My version of the baked cheesecake of course includes a good quantity of (Lindt) chocolate!
Find the Lindt Chocolate Cheesecake Recipe HERE.
Whenever I create a recipe, I hope that they are used as an inspiration and that Lindt lovers put their own touch to it. The Orange Cheesecake recipe is a slow baked deliciously rich, velvety version of a cheesecake and what makes it special is the fact that you can take this recipe in many different directions.
The combination of dark chocolate and orange is amazing and works really well, but you can also try this recipe with the combination of passion fruit and white chocolate by using passion fruit pulp and white chocolate or any other fruit and chocolate combination you can think of. The options are almost endless!
Mandarin and Excellence Extra Creamy, Raspberry and Excellence Chilli…
Here are a 10 key points to remember to get the best result:
- Make the cheesecake the day before you serve it as they are best when settled overnight.
- Make sure that there are no cheese lumps in the mixture. Soften the cheese first and frequently scrape down the sides of the bowl.
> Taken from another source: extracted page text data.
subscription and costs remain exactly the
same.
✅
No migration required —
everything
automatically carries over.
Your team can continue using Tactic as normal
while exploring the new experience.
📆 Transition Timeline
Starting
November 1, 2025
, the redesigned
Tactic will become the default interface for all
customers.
- I always cook them in a bain marie (water bath) by wrapping the cake mould in foil and setting it into a deep oven tray. Fill hot water in the base of the tray which will cook the cake nice and gently.
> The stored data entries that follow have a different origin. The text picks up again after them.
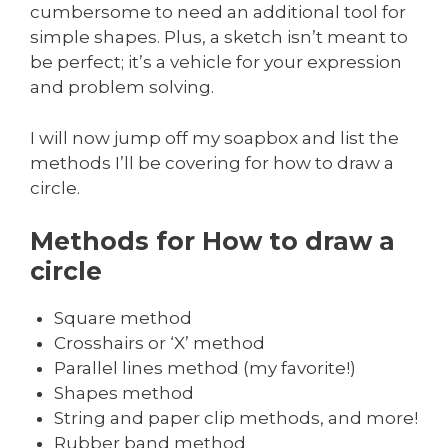
cumbersome to need an additional tool for
simple shapes. Plus, a sketch isn’t meant to
be perfect; it’s a vehicle for your expression
and problem solving.
I will now jump off my soapbox and list the
methods I’ll be covering for how to draw a
circle.
Methods for How to draw a
circle
Square method
Crosshairs or ‘X’ method
Parallel lines method (my favorite!)
Shapes method
String and paper clip methods, and more!
Rubber band method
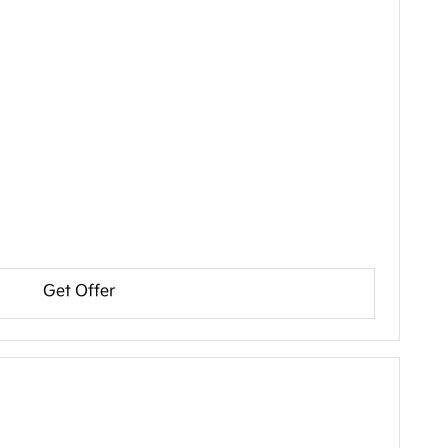
Get Offer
- Rather cook cheesecake on really low temperature as high temperature results in a cracked surface.
- Cheesecakes turn dry and crumbly when they are overcooked. Keep in mind that the chocolate will help to set the cake as well so even though it may look slightly under, it will set silky and smooth. (I take my cheesecake out when it starts to set around the sides but retains a slight wobble in the center)
- Allow cheesecake to cool down at room temperature.
- To get the optimum flavor and texture, serve at room temperature.
- To cut cheesecake like a professional, use a long chefs knife and rinse it under hot water. Clean the knife after every cut and use the hot blade to gently melt through the cheesecake.
- Sour cream can be a welcome addition to bring in a little tart flavor.
- Serve Cheesecake with something that can cut through the richness. Berry compote or a citrus salads work really well.
Whatever cheesecake it is that you are making…Enjoy!